As in any mathematics class, it is vital to do the homework, especially early on. The beginning concepts may be easy to grasp, but the ideas and methods build on one another as the semester progresses.

Academic Integrity Please review: The Computer Science Department Statement on Academic Integrity and consult with the Instructor if you have any questions about the policy.

It is important for many students to understand that learning mathematics is a social process of interaction. Students are encouraged to work together on the homework. Engage with both the Instructor and the Associate Instructor for individual guidance.

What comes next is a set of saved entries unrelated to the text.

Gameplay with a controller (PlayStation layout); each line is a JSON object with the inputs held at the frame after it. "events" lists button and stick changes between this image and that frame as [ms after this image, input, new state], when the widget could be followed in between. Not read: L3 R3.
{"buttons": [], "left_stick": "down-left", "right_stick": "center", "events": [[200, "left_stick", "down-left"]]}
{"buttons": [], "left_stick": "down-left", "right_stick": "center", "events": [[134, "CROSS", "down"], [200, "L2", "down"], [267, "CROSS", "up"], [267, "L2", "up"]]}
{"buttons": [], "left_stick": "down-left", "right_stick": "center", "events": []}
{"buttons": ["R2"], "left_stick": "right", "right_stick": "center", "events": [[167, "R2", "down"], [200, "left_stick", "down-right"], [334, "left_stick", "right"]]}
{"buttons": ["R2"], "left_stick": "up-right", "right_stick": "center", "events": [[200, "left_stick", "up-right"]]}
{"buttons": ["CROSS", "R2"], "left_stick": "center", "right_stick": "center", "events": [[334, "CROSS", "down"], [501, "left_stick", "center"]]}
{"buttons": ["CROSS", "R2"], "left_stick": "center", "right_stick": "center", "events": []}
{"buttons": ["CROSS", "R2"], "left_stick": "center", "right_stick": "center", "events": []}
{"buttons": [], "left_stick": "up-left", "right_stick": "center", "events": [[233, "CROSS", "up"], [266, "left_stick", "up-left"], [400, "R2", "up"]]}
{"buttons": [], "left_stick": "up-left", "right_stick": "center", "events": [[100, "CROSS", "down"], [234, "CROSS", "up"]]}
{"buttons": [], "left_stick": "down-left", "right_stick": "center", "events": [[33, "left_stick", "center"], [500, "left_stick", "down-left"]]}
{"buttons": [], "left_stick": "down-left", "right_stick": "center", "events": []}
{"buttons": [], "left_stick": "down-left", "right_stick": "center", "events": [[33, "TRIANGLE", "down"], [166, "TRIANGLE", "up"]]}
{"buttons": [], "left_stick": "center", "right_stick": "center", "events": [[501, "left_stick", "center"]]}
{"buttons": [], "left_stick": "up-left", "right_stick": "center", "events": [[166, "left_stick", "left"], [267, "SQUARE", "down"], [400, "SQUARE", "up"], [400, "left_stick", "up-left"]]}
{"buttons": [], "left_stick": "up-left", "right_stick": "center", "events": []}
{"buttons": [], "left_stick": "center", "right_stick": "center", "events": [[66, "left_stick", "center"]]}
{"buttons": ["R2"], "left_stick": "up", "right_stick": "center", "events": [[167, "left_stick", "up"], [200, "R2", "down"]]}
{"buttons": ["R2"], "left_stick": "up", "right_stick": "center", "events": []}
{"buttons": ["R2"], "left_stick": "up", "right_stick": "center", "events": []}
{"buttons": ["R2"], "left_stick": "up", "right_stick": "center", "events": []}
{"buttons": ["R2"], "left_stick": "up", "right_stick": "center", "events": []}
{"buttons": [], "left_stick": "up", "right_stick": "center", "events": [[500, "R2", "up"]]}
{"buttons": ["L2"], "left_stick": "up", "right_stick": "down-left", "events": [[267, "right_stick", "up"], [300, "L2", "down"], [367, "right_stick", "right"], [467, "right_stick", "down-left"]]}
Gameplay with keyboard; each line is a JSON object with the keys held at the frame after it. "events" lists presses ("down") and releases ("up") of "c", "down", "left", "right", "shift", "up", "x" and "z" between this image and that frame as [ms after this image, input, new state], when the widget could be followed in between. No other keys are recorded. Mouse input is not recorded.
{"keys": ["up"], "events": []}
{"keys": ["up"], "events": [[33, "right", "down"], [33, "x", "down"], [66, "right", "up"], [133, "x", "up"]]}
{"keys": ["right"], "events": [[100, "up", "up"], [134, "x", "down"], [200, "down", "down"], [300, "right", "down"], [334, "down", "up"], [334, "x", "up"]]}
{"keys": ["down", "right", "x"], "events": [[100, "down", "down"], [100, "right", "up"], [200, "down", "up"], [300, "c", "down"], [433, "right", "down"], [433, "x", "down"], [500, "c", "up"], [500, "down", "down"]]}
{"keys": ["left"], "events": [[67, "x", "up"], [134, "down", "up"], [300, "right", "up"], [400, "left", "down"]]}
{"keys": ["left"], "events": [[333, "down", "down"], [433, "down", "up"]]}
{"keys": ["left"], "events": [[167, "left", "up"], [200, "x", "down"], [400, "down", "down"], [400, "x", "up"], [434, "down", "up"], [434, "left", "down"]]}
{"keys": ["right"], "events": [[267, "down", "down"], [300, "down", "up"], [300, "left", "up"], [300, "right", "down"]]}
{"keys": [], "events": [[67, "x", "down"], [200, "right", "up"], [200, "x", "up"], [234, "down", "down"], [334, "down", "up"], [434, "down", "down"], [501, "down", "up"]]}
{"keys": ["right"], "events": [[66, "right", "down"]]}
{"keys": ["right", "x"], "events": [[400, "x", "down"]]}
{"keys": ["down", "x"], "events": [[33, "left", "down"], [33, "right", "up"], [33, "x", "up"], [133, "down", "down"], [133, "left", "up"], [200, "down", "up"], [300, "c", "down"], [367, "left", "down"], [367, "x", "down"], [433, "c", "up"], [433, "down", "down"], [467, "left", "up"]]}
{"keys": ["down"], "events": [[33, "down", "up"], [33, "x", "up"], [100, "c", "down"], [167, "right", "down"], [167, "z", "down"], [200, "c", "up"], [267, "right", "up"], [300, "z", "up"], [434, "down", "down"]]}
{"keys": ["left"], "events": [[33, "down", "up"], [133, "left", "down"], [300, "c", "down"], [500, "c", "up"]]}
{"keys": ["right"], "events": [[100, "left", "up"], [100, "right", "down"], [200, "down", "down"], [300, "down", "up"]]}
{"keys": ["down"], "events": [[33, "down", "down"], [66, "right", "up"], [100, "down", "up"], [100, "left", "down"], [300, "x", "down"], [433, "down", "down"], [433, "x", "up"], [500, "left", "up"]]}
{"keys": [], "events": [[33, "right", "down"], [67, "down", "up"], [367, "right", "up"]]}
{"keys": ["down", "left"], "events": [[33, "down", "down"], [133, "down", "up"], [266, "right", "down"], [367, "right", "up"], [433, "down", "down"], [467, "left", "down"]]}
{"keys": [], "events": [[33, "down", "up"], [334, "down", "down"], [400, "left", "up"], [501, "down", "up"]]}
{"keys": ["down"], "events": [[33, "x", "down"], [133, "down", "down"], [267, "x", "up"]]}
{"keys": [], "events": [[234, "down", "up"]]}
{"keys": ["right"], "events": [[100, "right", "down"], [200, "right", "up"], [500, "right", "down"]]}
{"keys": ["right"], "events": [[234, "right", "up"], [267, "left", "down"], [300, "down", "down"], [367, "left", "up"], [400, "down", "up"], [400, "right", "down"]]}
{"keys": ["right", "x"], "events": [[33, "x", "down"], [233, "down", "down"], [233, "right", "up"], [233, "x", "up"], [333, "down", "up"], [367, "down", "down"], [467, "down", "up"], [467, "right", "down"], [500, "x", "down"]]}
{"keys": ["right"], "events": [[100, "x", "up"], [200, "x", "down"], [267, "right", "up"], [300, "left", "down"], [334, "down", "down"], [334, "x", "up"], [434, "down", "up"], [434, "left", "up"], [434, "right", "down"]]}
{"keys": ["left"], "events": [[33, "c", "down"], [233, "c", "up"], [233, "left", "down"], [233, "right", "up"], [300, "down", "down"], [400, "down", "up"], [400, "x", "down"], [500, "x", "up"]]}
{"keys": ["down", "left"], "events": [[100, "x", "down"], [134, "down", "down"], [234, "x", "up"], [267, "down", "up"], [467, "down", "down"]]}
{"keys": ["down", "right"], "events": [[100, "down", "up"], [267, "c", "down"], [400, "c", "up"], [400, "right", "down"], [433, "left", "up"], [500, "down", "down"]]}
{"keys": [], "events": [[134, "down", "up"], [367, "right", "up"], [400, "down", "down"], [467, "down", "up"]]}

Of course, the down side of collaboration is that is can, in some instances, enable cheating. If you work with another student on homework, it is extremely important to acknowledge the collaboration with a written statement on the work turned in, for example, ``Judy Smith and I worked together on this assignment.'' Presenting someone else's work as your own is plagiarism, for which the penalties are severe: failure in the course and possibly expulsion.

If the Associate Instructor–or another student in the class–has been particularly helpful to you throughout the semester, please send a note of acknowledgment to the Instructor. People who show skill in teaching for education should be recognized.

Incompletes: Please review The Computer Science Department Incomplete Policy. A grade of I is intended for circumstances in which a student is inhibited from course involvement for a few days, up to a very few weeks. Incompletes are not awarded for students who fall behind in the course work and can't catch up, or who suffer circumstances that preclude long-term course participation. As a general rule for this class, if an incomplete is to be considered, it must be possible to make up the missed work within 2-4 weeks. In no case, will an incomplete be allowed when a student needs to re-take the course to learn the material.

Withdrawal: If you are considering withdrawing, please consult with the instructor for a detailed analysis of your performance in the course. Prior to the Official Withdrawal Date, students will receive sufficient performance feedback (at least one test and several homework assignments) to make a judgment about continuing in the course. Beyond that date, withdrawing students need authorization from the Instructor, Program Chair and Dean. And the Instructor is required to specify a ``passing'' or ``failing'' status for the student.